При всем сознании моего крайнего ничтожества, б.м., даже в силу этого томления (ср. Мф. 5, 3), я молился десятилетиями, чтобы и мне дал Господь вдохновение на следование за Ним, «куда бы Он ни пошел» (ср. Откр. 14, 4): в пустыню ли, на испытание верности моей любви к Отцу (ср. Лк. 4, 1 и далее); на исполненную миллиона терзаний проповедь Царствия любви Отчей; на Фавор ли, где три избранных услышали голос Отца: «Сей есть Сын мой Возлюбленный» (Мф. 17, 5); но прежде и больше всего в Гефсиманию и на Голгофу. Под вдохновением я разумел присутствие силы Духа Святого внутри нас (ср. Ин. 4, 13-15; 7, 37-39). Этого рода вдохновение принадлежит иному плану бытия, по отношению к тому, что я принимал за художественное или философское таковое. И сие последнее, свойственное падшему естеству нашему, может быть понято как дар от Бога, но еще не дающий ни единения с Богом личным, ни даже интеллектуального ведения о Нем.
Подлинно святое вдохновение, Свыше от Отца исходящее, не навязывается силою никому: оно стяжевается, как и всякий иной дар от Бога, напряженным подвигом в молитве (ср. Лк. 11, 9-13). Не в том дело, что якобы Бог дает за труды некую «плату»; но в том, что стяженное разумно в страдании становится неотъемлемым обладанием человека на вечность. Всем нам необходимо претерпеть полное перерождение действием благодати; восстановление в нас способности воспринять обожение. Но все сие возможно не иначе, как чрез исполненный муки возврат наш к Нему. Бог действительно отдает нам Свою жизнь в полном смысле в наше личное обладание. Его предвечная слава вселяется в Им искупленных, и притом не как нечто придаточное, несвойственное нашей природе; не как присутствие в нас чего-то не-своего, «чужого», «неправедного» (ср. Лк. 16, 11-12). Нет. Истинное обожение состоит в том, что разумной твари действительно и во веки неотъемлемо сообщается безначальная жизнь Самого Бога. Иными словами: Жизнь Бога «ипостазируется» человеком подобно тому, как Бог, воплотившийся, ипостазировал — воспринял в Свою Ипостась — Им же сотворенную форму нашего бытия.
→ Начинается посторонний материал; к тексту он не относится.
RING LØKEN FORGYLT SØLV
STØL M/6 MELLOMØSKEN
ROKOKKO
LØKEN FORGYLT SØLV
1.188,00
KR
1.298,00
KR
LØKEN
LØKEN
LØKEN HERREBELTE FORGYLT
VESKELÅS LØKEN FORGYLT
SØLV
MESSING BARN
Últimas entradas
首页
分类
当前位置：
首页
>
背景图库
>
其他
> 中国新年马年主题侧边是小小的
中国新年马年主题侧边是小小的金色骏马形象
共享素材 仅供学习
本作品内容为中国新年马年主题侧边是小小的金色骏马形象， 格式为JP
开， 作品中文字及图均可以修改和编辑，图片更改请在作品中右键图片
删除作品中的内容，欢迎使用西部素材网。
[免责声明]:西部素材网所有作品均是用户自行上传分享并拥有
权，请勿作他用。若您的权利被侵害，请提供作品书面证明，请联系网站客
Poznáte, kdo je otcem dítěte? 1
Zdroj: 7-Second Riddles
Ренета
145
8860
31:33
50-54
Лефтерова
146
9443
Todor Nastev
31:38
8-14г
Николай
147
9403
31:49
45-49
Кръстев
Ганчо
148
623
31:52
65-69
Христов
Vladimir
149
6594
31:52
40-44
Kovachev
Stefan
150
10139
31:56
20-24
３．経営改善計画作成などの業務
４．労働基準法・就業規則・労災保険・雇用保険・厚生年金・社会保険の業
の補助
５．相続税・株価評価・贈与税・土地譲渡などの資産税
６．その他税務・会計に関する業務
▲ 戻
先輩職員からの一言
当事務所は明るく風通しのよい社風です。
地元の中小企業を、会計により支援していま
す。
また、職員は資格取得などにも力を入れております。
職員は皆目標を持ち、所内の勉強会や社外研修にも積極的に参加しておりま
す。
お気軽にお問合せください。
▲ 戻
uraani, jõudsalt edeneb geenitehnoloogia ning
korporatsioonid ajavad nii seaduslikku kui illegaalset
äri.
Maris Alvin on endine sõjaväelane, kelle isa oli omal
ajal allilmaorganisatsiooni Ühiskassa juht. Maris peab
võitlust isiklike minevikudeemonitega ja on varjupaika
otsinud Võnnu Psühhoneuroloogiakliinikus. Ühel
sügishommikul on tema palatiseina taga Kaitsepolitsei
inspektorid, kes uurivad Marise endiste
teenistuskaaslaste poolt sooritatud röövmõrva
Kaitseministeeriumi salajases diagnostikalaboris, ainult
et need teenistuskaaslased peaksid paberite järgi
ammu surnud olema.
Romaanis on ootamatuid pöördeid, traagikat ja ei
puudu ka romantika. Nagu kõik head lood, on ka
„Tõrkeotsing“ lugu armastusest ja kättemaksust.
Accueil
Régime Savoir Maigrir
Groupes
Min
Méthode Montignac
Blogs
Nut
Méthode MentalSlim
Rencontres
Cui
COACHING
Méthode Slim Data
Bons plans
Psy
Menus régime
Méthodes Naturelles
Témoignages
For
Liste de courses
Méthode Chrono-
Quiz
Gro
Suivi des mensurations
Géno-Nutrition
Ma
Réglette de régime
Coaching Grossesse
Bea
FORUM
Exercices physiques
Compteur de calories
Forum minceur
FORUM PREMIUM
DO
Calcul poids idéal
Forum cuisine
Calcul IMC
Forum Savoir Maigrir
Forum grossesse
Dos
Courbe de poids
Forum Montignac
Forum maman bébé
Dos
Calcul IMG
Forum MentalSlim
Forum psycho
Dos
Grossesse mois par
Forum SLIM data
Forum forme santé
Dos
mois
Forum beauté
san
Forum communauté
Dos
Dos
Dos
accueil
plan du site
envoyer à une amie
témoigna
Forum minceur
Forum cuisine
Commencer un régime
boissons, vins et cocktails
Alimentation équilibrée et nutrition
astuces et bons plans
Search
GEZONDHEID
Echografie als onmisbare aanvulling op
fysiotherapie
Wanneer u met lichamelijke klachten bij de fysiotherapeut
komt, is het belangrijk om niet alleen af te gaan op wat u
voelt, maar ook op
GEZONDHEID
В грядущем веке единство Бога с человеком станет полным во всем содержании Его Бытия, кроме, разумеется, тожества по Сущности. Сия последняя не подлежит сообщению тварям и всегда пребудет непостижимой для всех сотворенных существ: Ангелов и человеков.
Царство Отца — есть онтологическое единство всех спасенных, и как таковое, уже никем и ничем не поколебимое (ср. Евр. 12, 27–28). Вдохновение Свыше в значительной мере зависит от нас: откроем ли мы дверь сердца нашего, чтобы ненасильственно вошел внутрь нас Господь — Дух Святой, Который стоит у двери (сердца нашего) и стучит. Если кто услышит голос Его и отворит дверь, войдет к нему, и будет вечерять с Ним, и он с Богом (ср. Откр. 3, 20). Господь бережет свободу созданных «по образу» Его. И мы должны знать, что приемлемо для Него. Отсюда создается нужда для всех и каждого из нас: не позволять себе таких деяний, не допускать таких внутренних движений духа нашего, которые оскорбляют Дух Божий. Чрез искреннее пребывание в сфере заповедей Христа излечивается наша греховная смерть, и вся жизнь становится пронизанною Нетварным Светом Божественной Вечности.
Когда душа бытийно прикасается сей Вечности, тогда отпадают от нас низменные страсти, — и мы отстраняемся от братоубийственной войны за обладание земными ценностями, — и на нас снисходит «мир Христов», — и мы получаем силу «любить врагов». «Мир Мой даю вам» (Ин. 14, 27). Мир Христов драгоценнее всех богатств, всех услад и радостей земли. Он состоит в несомненном знании Живого Бога — Отца нашего. Довольно нам немного пищи, быть под кровлей дома, иметь тело прикрытое от холода и стыда (ср. 1 Тим. 6, 8). Лишь бы ум — наш дух — был свободен погружаться в созерцание Божественного Бытия, открытого нам Христом. Тоска по горнему миру, любовное устремление к нему — является веселием нашим, делает даже болезненную старость царственно великолепною, полною ожидания милосердных «объятий Отчих» (Лк. 15, 20).